Harapan Anda dengan melakukan ini semua?
Harapan saya agar pengusaha Indonesia, yang sudah menikmati keuntungan di Indonesia, harus berbagi lah apa yang mereka miliki. Karena dengan berbagi itu, amal mereka juga baik, hidup rakyat Indonesia juga bisa lebih baik, negara lebih aman.
Lalu lihatlah satu kecantikan harmonis, tidak lagi ada namanya orang kaya orang miskin, tidak ada orang beruntung dan tidak beruntung. Orang yang beruntung ya bantu yang tidak beruntung, orang kaya ya bantu yang miskin, itu sudah hukumnya.
Karena saya pikir begini, apa sih susahnya bagi konglomerat ya, menyisakan misalnya 10% hartanya diberikan kepada umat, atau diberikan kepada rakyat yang paling bawah. Apa susahnya? Saya terus berbicara logika. Kalau pengusaha itu pikirannya masih cost and benefit, okelah saya terima. Tapi saya meng-argue, benefit ini udah diambil, tapi you belum pernah bayar costnya loh.
Kalau kita tidak lahir di indonesia, besar di Indonesia, bisa nggak kita jadi orang terkaya 100 besar di dunia itu? Nggak ada bagiannya. Kalau kita lagi sial nih ya, tinggal di Sudan, Nigeria, Uganda, belum tentu bisa kita.
Nah kalau saya, saya renungkan, bagi saya jangan bilang 10%, 50% juga saya bagikan. Soalnya apa? Loh, apa susahnya gitu loh, kita bicara logika saja, bicara yang sangat rasional. Kita ini kalau tidak di Indonesia, tidak cari uang di Indonesia, kita tuh nggak ada apa-apanya.
Jadi kalau kita semua pengusaha ya, semua punya pikiran kaya begitu, Indonesia ini kan jadi teduh. Kita sudah tidak kelihatan lagi ada anak pinggiran di pinggir jalan, kita sudah tidak lagi anak sekolah yang nggak mampu beli seragam, kita nggak lagi lihat yang lewat pinggir kali harus lewat medan berat untuk sekolah, kita nggak lihat lagi ada orang di pelosok-pelosok yang susah makan.
Apa yang harus dilakukan agar bisa sukses seperti Anda?
Kita ini harus punya mimpi, untuk mimpi itu kita hidup. Tapi mimpi itu tidak bisa tunggu di rumah, kita harus kerja keras, cari kesempatan.
Saya sekarang umur 66 tahun, kalau dibilang saya termasuk ada sedikit kesuksesan. Itu sampai hari ini, saya bangun jam 05.30 pagi, saya kantor jam delapan sudah di kantor.

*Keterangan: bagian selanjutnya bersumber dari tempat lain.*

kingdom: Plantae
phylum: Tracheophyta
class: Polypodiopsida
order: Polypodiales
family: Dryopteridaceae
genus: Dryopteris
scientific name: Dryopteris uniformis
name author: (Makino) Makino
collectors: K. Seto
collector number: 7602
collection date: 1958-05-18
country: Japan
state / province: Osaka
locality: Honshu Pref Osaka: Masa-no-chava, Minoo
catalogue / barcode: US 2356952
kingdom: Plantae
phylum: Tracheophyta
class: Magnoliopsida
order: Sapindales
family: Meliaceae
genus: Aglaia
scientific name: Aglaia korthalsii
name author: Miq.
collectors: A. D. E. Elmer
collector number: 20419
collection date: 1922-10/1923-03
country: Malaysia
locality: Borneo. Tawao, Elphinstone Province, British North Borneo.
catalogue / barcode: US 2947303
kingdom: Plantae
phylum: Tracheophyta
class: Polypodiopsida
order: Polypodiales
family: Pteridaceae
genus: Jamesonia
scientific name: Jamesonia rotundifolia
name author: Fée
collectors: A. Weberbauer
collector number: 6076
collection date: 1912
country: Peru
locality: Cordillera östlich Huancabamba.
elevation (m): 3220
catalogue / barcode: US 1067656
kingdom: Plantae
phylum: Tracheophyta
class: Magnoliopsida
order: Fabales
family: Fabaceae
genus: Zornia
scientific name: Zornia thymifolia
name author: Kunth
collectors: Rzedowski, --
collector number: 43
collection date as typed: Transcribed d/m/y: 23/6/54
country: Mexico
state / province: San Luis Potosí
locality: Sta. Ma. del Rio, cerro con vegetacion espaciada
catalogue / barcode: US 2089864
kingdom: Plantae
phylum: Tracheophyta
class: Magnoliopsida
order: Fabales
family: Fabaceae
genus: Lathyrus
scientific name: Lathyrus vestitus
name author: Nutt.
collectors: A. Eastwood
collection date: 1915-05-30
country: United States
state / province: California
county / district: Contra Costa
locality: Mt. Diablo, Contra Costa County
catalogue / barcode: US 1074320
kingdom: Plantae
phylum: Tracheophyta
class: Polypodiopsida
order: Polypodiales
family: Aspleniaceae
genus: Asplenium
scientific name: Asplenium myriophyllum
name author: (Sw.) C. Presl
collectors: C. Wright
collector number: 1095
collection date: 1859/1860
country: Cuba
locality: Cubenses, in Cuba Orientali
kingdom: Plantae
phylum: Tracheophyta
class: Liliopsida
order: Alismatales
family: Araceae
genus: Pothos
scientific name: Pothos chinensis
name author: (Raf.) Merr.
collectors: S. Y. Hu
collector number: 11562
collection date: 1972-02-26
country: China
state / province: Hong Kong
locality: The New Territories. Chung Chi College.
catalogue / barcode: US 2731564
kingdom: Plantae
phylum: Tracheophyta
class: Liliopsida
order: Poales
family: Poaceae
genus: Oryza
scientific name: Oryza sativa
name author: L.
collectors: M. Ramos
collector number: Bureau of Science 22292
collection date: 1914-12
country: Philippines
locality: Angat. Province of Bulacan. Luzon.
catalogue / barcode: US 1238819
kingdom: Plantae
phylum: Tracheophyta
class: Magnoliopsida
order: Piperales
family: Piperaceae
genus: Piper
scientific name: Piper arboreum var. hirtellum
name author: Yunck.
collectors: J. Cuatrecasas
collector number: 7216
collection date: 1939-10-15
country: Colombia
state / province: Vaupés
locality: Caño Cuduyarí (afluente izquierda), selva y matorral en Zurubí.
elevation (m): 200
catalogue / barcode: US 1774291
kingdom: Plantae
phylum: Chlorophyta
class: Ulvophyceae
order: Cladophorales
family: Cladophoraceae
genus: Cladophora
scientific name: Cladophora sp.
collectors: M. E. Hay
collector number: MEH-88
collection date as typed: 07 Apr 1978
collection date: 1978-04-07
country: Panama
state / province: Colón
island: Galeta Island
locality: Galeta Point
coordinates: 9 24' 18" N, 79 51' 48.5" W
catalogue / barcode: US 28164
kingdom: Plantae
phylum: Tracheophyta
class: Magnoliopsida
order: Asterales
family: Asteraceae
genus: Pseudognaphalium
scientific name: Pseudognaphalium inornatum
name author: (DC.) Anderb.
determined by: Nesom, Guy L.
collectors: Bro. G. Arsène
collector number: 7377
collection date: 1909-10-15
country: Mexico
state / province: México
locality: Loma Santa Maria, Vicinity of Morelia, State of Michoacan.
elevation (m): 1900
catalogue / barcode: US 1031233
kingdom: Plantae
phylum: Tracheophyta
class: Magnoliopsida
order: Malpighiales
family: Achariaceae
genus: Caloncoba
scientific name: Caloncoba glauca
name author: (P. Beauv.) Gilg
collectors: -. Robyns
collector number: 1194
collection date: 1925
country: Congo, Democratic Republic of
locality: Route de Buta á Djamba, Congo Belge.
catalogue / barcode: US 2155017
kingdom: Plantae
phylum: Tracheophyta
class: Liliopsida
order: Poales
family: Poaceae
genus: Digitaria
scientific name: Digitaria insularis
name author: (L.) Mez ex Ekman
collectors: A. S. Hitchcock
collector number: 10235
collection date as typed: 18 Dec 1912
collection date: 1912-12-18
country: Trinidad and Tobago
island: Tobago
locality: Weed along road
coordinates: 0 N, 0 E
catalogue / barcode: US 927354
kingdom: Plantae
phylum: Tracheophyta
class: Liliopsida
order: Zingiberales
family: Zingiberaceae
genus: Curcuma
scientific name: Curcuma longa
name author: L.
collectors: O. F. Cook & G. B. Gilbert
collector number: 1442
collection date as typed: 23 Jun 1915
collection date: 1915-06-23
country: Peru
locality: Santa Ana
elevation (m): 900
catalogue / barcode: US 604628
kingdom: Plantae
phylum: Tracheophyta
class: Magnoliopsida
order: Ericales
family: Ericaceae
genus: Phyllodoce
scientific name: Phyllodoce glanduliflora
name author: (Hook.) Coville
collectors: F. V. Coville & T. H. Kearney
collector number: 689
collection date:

Saya pulang jam enam sore. Saya malam tidak hangout, tidak keluar, tidak makan-makan di restaurant, karaoke, merumpi sana-sini seperti kebanyakan orang.
Saya itu pulang, baca korang, nonton tv, saya memperdalam saya punya pengetahuan. Hidup teratur dan sehat. Cari ilmu, kerja keras sampai kapan pun. Sampai sekarang saja, saya sekarang murid S3 Universitas Gajah Mada di UGM.